Antoine-Laurent de Lavoisier (also Antoine Lavoisier after the French Revolution; French: [ɑ̃twan lɔʁɑ̃ də lavwazje]; 26 August 1743 – 8 May 1794) was a French nobleman and chemist who was central to the 18th-century chemical revolution and who had a large influence on both the history of chemistry and the history of biology. He is widely considered in popular literature as the "father of modern chemistry".

It is generally accepted that Lavoisier's great accomplishments in chemistry stem largely from his changing the science from a qualitative to a quantitative one. Lavoisier is most noted for his discovery of the role oxygen plays in combustion. He recognized and named oxygen (1778) and hydrogen (1783), and opposed the phlogiston theory. Lavoisier helped construct the metric system, wrote the first extensive list of elements, and helped to reform chemical nomenclature. He predicted the existence of silicon (1787) and was also the first to establish that sulfur was an element (1777) rather than a compound. He discovered that, although matter may change its form or shape, its mass always remains the same.

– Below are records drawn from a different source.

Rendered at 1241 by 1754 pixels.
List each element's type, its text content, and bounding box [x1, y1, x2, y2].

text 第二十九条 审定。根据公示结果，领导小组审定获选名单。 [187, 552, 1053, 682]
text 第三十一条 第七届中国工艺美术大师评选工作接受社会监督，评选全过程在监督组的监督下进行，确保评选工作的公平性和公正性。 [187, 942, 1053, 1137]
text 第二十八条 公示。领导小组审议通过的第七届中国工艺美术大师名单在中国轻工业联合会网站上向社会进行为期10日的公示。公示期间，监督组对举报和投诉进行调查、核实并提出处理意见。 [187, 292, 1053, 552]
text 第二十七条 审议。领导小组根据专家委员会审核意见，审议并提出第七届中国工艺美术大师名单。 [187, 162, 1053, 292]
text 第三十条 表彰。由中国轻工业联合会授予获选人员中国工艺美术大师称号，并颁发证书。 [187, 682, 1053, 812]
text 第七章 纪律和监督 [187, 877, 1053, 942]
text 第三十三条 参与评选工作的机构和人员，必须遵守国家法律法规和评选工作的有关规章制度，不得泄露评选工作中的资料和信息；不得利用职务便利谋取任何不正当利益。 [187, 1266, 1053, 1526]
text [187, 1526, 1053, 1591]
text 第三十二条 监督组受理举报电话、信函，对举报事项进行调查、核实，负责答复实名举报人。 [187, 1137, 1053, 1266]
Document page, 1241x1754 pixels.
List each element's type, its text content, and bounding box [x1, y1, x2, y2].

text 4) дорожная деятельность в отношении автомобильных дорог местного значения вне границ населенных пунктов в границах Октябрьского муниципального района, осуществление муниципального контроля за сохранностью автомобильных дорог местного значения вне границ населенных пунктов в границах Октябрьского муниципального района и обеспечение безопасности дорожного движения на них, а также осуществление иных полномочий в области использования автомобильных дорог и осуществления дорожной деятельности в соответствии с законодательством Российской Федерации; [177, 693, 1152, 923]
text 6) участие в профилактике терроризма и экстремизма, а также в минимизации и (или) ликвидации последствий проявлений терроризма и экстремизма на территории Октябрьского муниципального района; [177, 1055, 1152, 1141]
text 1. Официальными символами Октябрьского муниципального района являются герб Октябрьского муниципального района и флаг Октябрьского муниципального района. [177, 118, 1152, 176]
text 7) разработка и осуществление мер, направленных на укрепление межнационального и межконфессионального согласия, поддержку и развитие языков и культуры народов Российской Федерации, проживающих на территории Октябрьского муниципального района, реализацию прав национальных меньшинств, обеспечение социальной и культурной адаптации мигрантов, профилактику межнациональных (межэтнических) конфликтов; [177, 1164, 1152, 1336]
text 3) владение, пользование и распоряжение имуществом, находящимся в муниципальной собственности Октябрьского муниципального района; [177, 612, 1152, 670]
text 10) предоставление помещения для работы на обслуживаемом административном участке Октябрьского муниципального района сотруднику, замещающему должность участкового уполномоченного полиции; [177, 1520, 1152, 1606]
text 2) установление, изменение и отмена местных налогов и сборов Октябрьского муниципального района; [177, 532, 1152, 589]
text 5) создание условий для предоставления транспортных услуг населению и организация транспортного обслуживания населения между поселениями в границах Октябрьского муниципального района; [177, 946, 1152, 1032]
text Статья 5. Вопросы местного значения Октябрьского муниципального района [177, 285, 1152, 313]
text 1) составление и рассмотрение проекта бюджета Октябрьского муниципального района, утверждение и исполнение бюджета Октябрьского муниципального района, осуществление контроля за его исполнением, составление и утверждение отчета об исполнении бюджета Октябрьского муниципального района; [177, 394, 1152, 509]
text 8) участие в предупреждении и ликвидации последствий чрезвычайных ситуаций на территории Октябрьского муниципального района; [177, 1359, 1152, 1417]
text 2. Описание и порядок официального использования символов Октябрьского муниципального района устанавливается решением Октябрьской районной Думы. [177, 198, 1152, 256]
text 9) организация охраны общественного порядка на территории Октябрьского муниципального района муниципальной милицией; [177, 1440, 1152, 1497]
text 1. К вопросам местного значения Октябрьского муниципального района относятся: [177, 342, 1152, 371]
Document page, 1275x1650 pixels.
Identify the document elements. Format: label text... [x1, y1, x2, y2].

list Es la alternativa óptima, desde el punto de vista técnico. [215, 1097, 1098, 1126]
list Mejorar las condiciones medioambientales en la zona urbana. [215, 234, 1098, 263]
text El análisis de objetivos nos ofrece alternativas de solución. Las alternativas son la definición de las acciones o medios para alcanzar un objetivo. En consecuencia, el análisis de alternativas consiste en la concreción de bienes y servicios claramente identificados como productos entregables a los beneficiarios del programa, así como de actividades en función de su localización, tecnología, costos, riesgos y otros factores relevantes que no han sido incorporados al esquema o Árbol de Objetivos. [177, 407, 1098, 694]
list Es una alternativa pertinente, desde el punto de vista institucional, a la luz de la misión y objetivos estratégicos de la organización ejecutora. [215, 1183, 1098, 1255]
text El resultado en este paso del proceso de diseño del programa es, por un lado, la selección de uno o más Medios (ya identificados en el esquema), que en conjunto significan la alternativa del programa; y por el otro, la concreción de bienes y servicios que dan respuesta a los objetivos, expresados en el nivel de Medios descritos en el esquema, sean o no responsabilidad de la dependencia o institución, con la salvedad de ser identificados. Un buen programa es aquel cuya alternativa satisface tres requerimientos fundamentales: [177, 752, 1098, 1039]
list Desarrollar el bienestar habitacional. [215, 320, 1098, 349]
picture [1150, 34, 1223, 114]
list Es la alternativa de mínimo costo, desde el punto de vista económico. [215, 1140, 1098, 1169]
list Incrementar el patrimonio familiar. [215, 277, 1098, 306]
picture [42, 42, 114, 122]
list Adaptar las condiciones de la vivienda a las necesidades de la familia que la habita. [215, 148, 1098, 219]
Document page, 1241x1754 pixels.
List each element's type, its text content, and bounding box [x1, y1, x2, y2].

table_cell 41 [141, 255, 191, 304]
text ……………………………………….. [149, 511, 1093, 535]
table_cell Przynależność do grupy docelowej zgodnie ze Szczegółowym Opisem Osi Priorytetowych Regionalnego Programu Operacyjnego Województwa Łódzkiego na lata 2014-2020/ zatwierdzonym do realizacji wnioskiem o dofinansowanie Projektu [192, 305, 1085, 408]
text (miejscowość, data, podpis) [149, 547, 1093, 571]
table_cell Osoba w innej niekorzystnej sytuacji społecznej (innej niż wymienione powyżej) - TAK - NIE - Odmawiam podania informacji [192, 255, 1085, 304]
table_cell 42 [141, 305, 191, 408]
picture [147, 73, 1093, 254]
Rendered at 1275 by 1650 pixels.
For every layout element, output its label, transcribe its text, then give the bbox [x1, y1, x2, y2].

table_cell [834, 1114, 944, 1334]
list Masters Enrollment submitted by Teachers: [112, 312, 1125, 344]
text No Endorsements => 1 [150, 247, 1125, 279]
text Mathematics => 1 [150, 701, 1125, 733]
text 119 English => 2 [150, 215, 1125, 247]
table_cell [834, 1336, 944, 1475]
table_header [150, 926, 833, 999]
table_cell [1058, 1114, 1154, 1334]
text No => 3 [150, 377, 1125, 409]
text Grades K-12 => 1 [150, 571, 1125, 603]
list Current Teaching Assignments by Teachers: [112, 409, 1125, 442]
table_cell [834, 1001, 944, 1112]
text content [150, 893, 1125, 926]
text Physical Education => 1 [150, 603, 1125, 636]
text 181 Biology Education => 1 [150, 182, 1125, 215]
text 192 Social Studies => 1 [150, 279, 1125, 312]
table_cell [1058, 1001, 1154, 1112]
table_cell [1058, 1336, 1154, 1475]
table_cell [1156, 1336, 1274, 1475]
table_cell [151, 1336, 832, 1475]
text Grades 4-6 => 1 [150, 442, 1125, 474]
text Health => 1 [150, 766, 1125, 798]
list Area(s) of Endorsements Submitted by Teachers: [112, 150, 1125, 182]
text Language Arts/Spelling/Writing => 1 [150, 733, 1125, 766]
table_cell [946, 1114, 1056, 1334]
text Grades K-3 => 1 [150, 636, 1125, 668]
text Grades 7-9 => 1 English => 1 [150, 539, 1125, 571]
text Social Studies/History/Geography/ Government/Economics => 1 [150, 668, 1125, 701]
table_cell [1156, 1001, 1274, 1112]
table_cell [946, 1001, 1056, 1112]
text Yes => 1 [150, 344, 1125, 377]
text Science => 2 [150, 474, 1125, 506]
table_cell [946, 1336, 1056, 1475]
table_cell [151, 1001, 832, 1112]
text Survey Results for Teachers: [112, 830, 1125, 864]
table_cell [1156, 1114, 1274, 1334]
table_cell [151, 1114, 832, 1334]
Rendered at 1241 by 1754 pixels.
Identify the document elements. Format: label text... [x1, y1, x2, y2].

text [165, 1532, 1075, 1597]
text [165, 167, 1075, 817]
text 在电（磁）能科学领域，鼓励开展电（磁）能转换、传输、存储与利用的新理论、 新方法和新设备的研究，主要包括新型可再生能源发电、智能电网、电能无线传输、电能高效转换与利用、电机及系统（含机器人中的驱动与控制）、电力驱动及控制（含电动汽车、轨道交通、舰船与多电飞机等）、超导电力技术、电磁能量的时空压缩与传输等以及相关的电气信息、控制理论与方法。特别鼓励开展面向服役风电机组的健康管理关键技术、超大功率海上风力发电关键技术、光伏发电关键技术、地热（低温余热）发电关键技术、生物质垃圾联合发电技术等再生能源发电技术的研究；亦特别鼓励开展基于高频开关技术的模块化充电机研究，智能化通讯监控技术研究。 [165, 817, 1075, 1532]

Lavoisier was a powerful member of a number of aristocratic councils, and an administrator of the Ferme générale. The Ferme générale was one of the most hated components of the Ancien Régime because of the profits it took at the expense of the state, the secrecy of the terms of its contracts, and the violence of its armed agents. All of these political and economic activities enabled him to fund his scientific research. At the height of the French Revolution, he was charged with tax fraud and selling adulterated tobacco, and was guillotined.